Excerpted text ::
-.-.-

None of the healthcare professionals have developed clinical symptoms of Covid-19 during the follow-up period of four weeks. The mortality rate among Covid-19 patients requiring invasive ventilatory support in our intensive care unit during this period was 63% while among the tracheostomised patients, it was 50 per cent.

Discussion

The benefits from tracheostomy in ventilated patients with Covid-19 are far greater than in the traditionally ventilated patients due to the extensive pulmonary injury that requires lengthy ventilation and the frequent chances of reintubation during the weaning phase because of laryngeal oedema, muscle weakness and vicid lower respiratory secretions which are difficult to expel. Earlier recommendation was to defer tracheostomy beyond 21 days of intubation [3] when the chance of disease spread became less [4] and patient’s prognosis became clearer. In patients with severely compromised gas exchange placement of the tracheostomy tube can be unsafe as they do not tolerate a loss of positive airway pressure during the procedure [2]. Also, these patients may require invasive ventilation in the prone position in the early phase, making a tracheostomy contraindicated [5].

Angel et al. [6] and the Concensus group [2] are in favour of an earlier tracheostomy around the 10th day of intubation which also helps in maximising the availability of ICU resources. In our series the indication and timing of tracheostomy was decided on a case to case basis following evaluation by the multidisciplinary team. Seven cases underwent the procedure between the 9th and 15th day. Three patients remained unstable for prolonged periods requiring high ventilatory and ionotropic support making an early tracheostomy risky. In this series, patients who had a favourable outcome were tracheostomised by the 15th day of mechanical ventilation. In our opinion, the ideal time for tracheostomy is between the 10th and 15th day of invasive ventilation which coincides with the expected decrease in infectivity of the virus [4].

Covid-19 tracheostomy should be carried out in a negative pressure room with minimum health care workers and a skilled surgical team to minimize the operating time and potential complications[2]. Modifications of the procedure were undertaken in view of the compromised respiratory status and to limit the aerosol exposure of the HCW. In our opinion these measures and proper PPE use has helped in limiting the risks of spread.

Except for excessive intraoperative bleeding in one case, the patients in our study group had no significant tracheostomy related complications making it a safe procedure in critically ill Covid -19 patients. A raised APACHE-II score and spontaneous pneumothorax in our group of patients were indicators of worsening of the disease and adverse prognosis. Organ support requirements were also high in this group. Our observations suggest that tracheostomy should not be delayed in Covid -19 patients on mechanical ventilation, for fear of potential risk of disease spread that can be controlled by effective infection control methods and modifications of the procedure techniques.We need further evaluation using a larger cohort of patients for the outcome analysis of tracheostomy in Covid-19 patients.

Conclusions

Tracheostomy is a safe and beneficial procedure in Covid-19 patients on mechanical ventilation. Meticulous procedure planning and infection control methods are effective in reducing the risk to health care workers.

-.-.-

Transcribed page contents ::
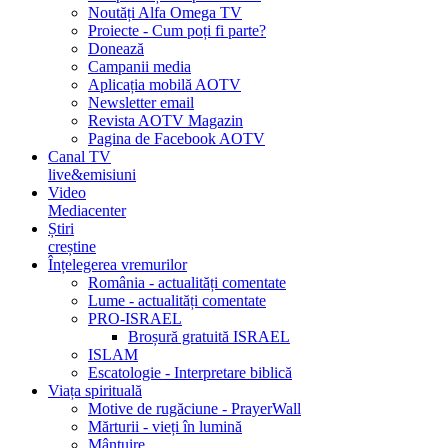
Noutăți Alfa Omega TV
Proiecte - Cum poți fi parte?
Donează
Campanii media
Aplicația mobilă AOTV
Newsletter email
Revista AOTV Magazin
Pagina de Facebook AOTV
Canal TV
live&emisiuni
Video
Mediacenter
Știri
creștine
Înțelegerea vremurilor
România - actualități comentate
Lume - actualități comentate
PRO-ISRAEL
Broșură gratuită ISRAEL
ISLAM
Escatologie - Interpretare biblică
Viața spirituală
Motive de rugăciune - PrayerWall
Mărturii - vieți în lumină
Mântuire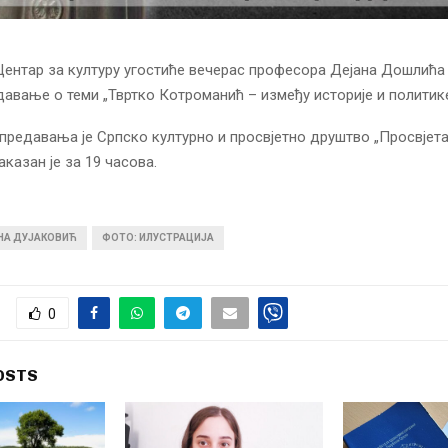
ентар за културу угостиће вечерас професора Дејана Дошлића 
авање о теми „Твртко Котроманић – између историје и политике
предавања је Српско културно и просвјетно друштво „Просвјета“
казан је за 19 часова.
ИНА ДУЈАКОВИЋ
ФОТО: ИЛУСТРАЦИЈА
0
OSTS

-.-.-

Exercise set ::
[a] According to the tracheostomy text, what do the authors consider the ideal time for tracheostomy?
[b] Return the passage of the tracheostomy text starting with "Except for excessive" and going on through "in Covid-19 patients.".
The entries have no connection to the tracheostomy text.

Your responses ::
[a] Between the 10th and 15th day of invasive ventilation.

[b]
Except for excessive intraoperative bleeding in one case, the patients in our study group had no significant tracheostomy related complications making it a safe procedure in critically ill Covid -19 patients. A raised APACHE-II score and spontaneous pneumothorax in our group of patients were indicators of worsening of the disease and adverse prognosis. Organ support requirements were also high in this group. Our observations suggest that tracheostomy should not be delayed in Covid -19 patients on mechanical ventilation, for fear of potential risk of disease spread that can be controlled by effective infection control methods and modifications of the procedure techniques.We need further evaluation using a larger cohort of patients for the outcome analysis of tracheostomy in Covid-19 patients.